Under the agreement, the companies have granted certain patent rights to each other. However, neither company’s customers receive rights to patents related to chip products incorporated into non-cellphone products and equipment.

“The settlement will allow us to direct our full attention and resources to continuing to innovate, improving our competitive position in this economic downturn and growing demand for wireless products and services,” Qualcomm chairman and CEO Paul Jacobs said in a statement.

“We have set aside our differences while addressing the needs of our customers, our shareholders and the industry,” Broadcom president and CEO Scott McGregor said.

San Diego-based Qualcomm had delayed its quarterly earnings report last week to complete settlement talks with Broadcom. The company was to post the quarter’s results yesterday.

The settlement ends years of litigation between the companies in which Broadcom had sued Qualcomm, alleging its rival was misusing its patents to suppress industry competition.

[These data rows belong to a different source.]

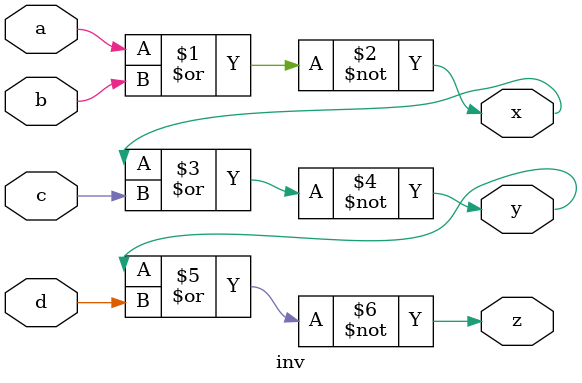
<source format=v>
`timescale 1ns / 1ps

module inv(
    input a,
    input b,
    input c,
    input d,
    output x,
    output y,
    output z
);
    
assign x = ~(a|b);
assign y = ~(x|c);
assign z = ~(y|d);

endmodule
</source>
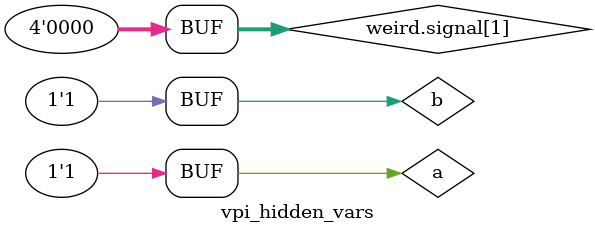
<source format=sv>

module vpi_hidden_vars;
  reg _underscore_name;
  reg a, b;
  reg [3:0] \weird.signal[1] ;
  reg [3:0] \weird.signal[2] ;

  always begin
    a <= 1'b0;
    b <= 1'b0;
    #10;
    a <= 1'b1;
    b <= 1'b1;
    #10;
    \weird.signal[1] <= 4'h0;
  end
endmodule

</source>
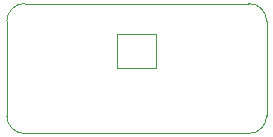
<source format=gm1>
%TF.GenerationSoftware,KiCad,Pcbnew,5.99.0-unknown-56f6e7cc17~117~ubuntu20.04.1*%
%TF.CreationDate,2021-03-07T11:50:43-05:00*%
%TF.ProjectId,SK6812MINI-E Breakout Test,534b3638-3132-44d4-994e-492d45204272,rev?*%
%TF.SameCoordinates,Original*%
%TF.FileFunction,Profile,NP*%
%FSLAX46Y46*%
G04 Gerber Fmt 4.6, Leading zero omitted, Abs format (unit mm)*
G04 Created by KiCad (PCBNEW 5.99.0-unknown-56f6e7cc17~117~ubuntu20.04.1) date 2021-03-07 11:50:43*
%MOMM*%
%LPD*%
G01*
G04 APERTURE LIST*
%TA.AperFunction,Profile*%
%ADD10C,0.050000*%
%TD*%
%TA.AperFunction,Profile*%
%ADD11C,0.120000*%
%TD*%
G04 APERTURE END LIST*
D10*
X124500000Y-125500000D02*
G75*
G02*
X123000000Y-124000000I0J1500000D01*
G01*
X145000000Y-124000000D02*
G75*
G02*
X143500000Y-125500000I-1500000J0D01*
G01*
X143500000Y-114500000D02*
G75*
G02*
X145000000Y-116000000I0J-1500000D01*
G01*
X123000000Y-116000000D02*
G75*
G02*
X124500000Y-114500000I1500000J0D01*
G01*
X123000000Y-124000000D02*
X123000000Y-116000000D01*
X143500000Y-125500000D02*
X124500000Y-125500000D01*
X145000000Y-116000000D02*
X145000000Y-124000000D01*
X124500000Y-114500000D02*
X143500000Y-114500000D01*
D11*
%TO.C,D1*%
X132350000Y-117050000D02*
X135650000Y-117050000D01*
X135650000Y-117050000D02*
X135650000Y-119950000D01*
X135650000Y-119950000D02*
X132350000Y-119950000D01*
X132350000Y-119950000D02*
X132350000Y-117050000D01*
%TD*%
M02*

</source>
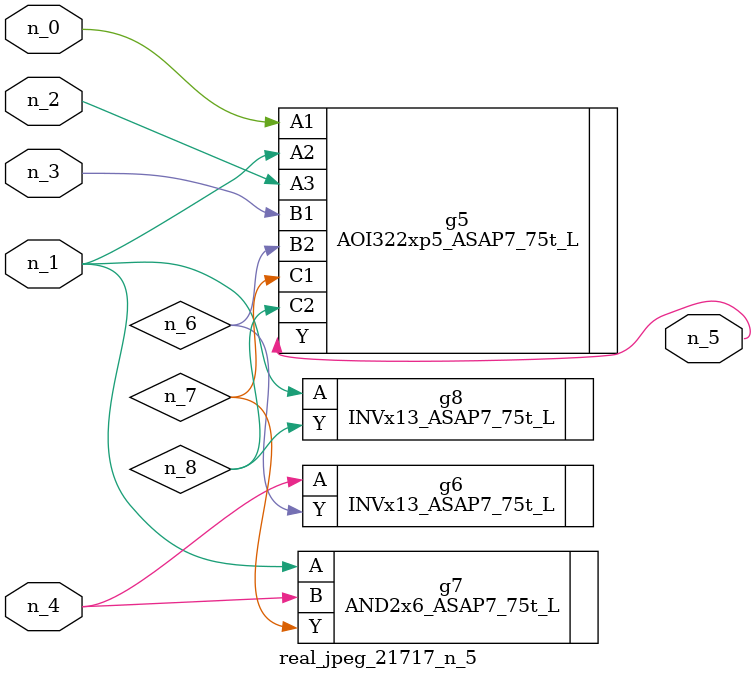
<source format=v>
module real_jpeg_21717_n_5 (n_4, n_0, n_1, n_2, n_3, n_5);

input n_4;
input n_0;
input n_1;
input n_2;
input n_3;

output n_5;

wire n_8;
wire n_6;
wire n_7;

AOI322xp5_ASAP7_75t_L g5 ( 
.A1(n_0),
.A2(n_1),
.A3(n_2),
.B1(n_3),
.B2(n_6),
.C1(n_7),
.C2(n_8),
.Y(n_5)
);

AND2x6_ASAP7_75t_L g7 ( 
.A(n_1),
.B(n_4),
.Y(n_7)
);

INVx13_ASAP7_75t_L g8 ( 
.A(n_1),
.Y(n_8)
);

INVx13_ASAP7_75t_L g6 ( 
.A(n_4),
.Y(n_6)
);


endmodule
</source>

The company had argued that it only needed to identify the types of products at issue — chips used in wireless communications and handsets — to get a court order declaring the patents unenforceable.

Irvine, California-based Broadcom had also claimed the threat of patent litigation made customers reluctant to buy its chips. In May 2007 the company won US$19.6 million in damages, after a jury found Qualcomm had violated three of its chip patents.

But Qualcomm had also scored some legal victories with three consumer class-action suits against the company alleging antitrust violations thrown. The chipmaker had been accused of failing to license its technology on fair terms.